What he came up with was an adaptation of his two-high quarters run fits and complemented from three-high alignments. He took his back gap principles made it fit from 3-high structures. And he was able to do this by teaching a “loaded box” vs. a “bump box” run fit based on the formation structure. “It was simple teaching,” he told me. “I studied it and made simple rules that fit our defense.”
The Bears utilize a three-high safety defense on more than 20% of snaps this season. They essentially play with the following personnel:
- Two Defensive Tackles
- Boundary Defensive End (Kat)
- Mike LB
- Sam LB
- Will LB
- Free Safety- Middle Safety
- Nickel Safety- Field Safety
- Boundary Safety
- Two Corners
Like most Odd front outfits, the Kat outside linebacker can play both on the line of scrimmage and off the line of scrimmage. While he needs to be cross-trained to play coverage, according to Coach Taylor it's inexpensive and advantageous to do so. This way the Bears don’t need to change personnel to keep this structure intact.
Front Structure and First Level Fits: “Rely on the Knockback”
While Mercer played most of the 2021 season in a Mint (4-0-4) front structure, Coach Taylor has made a conscious choice now to move to reduction fronts. He’s going to do so by setting the reduction to the side of the back. The image below is a base alignment vs. 2x2 open sets, which will be explained later in the report.
He'll play with a Zero nose that will only be responsible for one gap by lagging into the backside A gap. The defensive end away from the side of the back will play a "knockback" technique by owning both the C and B gap based on the block of the Tackle. If the Tackle works to reach him, he'll fit the B gap and push the ball to the Sam or Will. If he gets any down block, he'll close the hip and expect to spill any blockers coming to him. “We just tell them to let that offensive tackle reach you and get that ball pushed to the overhang,” said Coach Taylor. “When teams stretch game us, we have them fall inside instead of playing outside so that the backer can fit off of it.”
“Back Gap” vs. “Max Gap” Run Fit Methodology:
In Mercer University's defensive system, the entire run fit is based on a simple premise: if you are inside the box, you spill. If you are outside the box, you box (contain). The idea is contrary to typical one-high, 8-man fit defenses because Coach Taylor wants the ball pushed to overhangs as much as possible.
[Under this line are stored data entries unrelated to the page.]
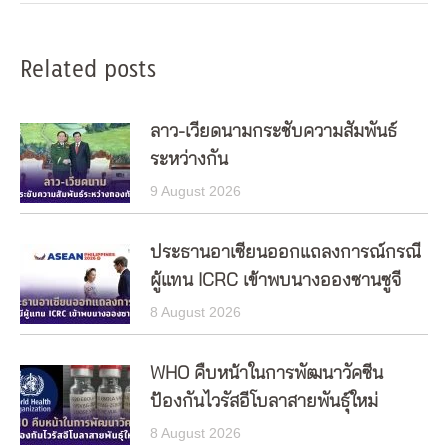
Related posts
ลาว-เวียดนามกระชับความสัมพันธ์
ระหว่างกัน
9 August 2026
ประธานอาเซียนออกแถลงการณ์กรณี
ผู้แทน ICRC เข้าพบนางอองซานซูจี
8 August 2026
WHO คืบหน้าในการพัฒนาวัคซีน
ป้องกันไวรัสอีโบลาสายพันธุ์ใหม่
8 August 2026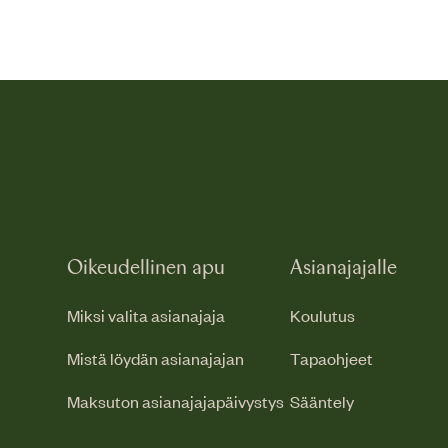
Oikeudellinen apu
Asianajajalle
Miksi valita asianajaja
Koulutus
Mistä löydän asianajajan
Tapaohjeet
Maksuton asianajajapäivystys
Sääntely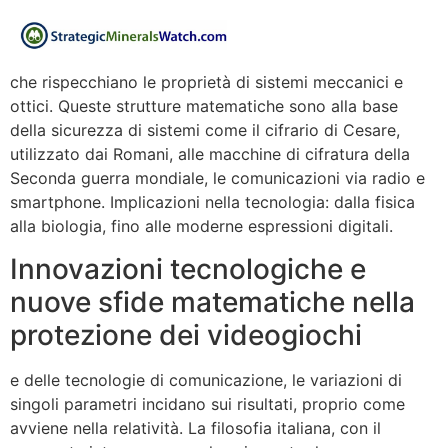
che rispecchiano le proprietà di sistemi meccanici e
ottici. Queste strutture matematiche sono alla base
della sicurezza di sistemi come il cifrario di Cesare,
utilizzato dai Romani, alle macchine di cifratura della
Seconda guerra mondiale, le comunicazioni via radio e
smartphone. Implicazioni nella tecnologia: dalla fisica
alla biologia, fino alle moderne espressioni digitali.
Innovazioni tecnologiche e
nuove sfide matematiche nella
protezione dei videogiochi
e delle tecnologie di comunicazione, le variazioni di
singoli parametri incidano sui risultati, proprio come
avviene nella relatività. La filosofia italiana, con il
It’s important to note that in the Bears defensive system, there are two forms of Drop 8 coverage. Both come from 3-Deep, 5-Under spacing. One of which is a cover three variant, where the field and boundary safeties are inserted into underneath coverage to play hook curl, the Sam and Will play the flat and the Mike has the high hole.
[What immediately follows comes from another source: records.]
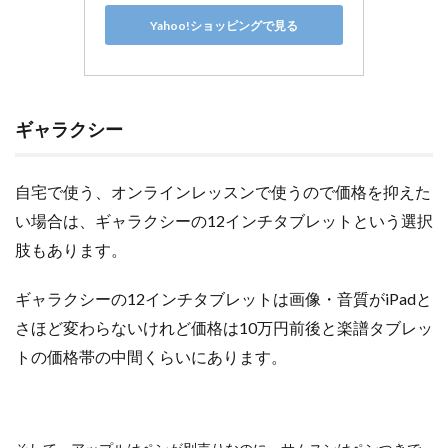
Yahoo!ショッピングで見る
ギャラクシー
自宅で使う、オンラインレッスンで使うので価格を抑えた
い場合は、ギャラクシーの12インチタブレットという選択
肢もあります。
ギャラクシーの12インチタブレットは画像・音質がiPadと
さほど変わらないけれど価格は10万円前後と楽譜タブレッ
トの価格帯の中間くらいにあります。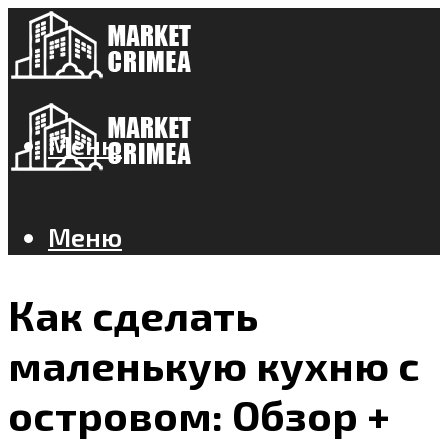
Меню
Меню
Как сделать
маленькую кухню с
островом: Обзор +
The other variant is a cover two variant, where the field and boundary safeties are pure halves defenders. He calls it "Frog" because the Middle Safety acts as a "Tadpole" playing the middle of the field from the top down.
Coach Taylor will teach two separate run fit scenarios based on those two structures: Back gap vs. Max gap:
“Max Gap”- Cover 3 run fit. This means defenders own the gap to their side. This is very similar to an Odd Stack run fit.
“Back Gap”- Cover 2 run fit. Defenders can back gap the run game based on the mesh of the quarterback. This fits with the "hold and fold" technique (referenced below) that Coach Taylor used in quarters coverage.
Since the majority of Mercer's Drop 8 coverage falls into that cover two variant, most of Coach Taylor's run fit patterns fall into back-gapping principles. But these principles are separated into load box vs. bump box scenarios which are classified by the formation and are detailed in this report.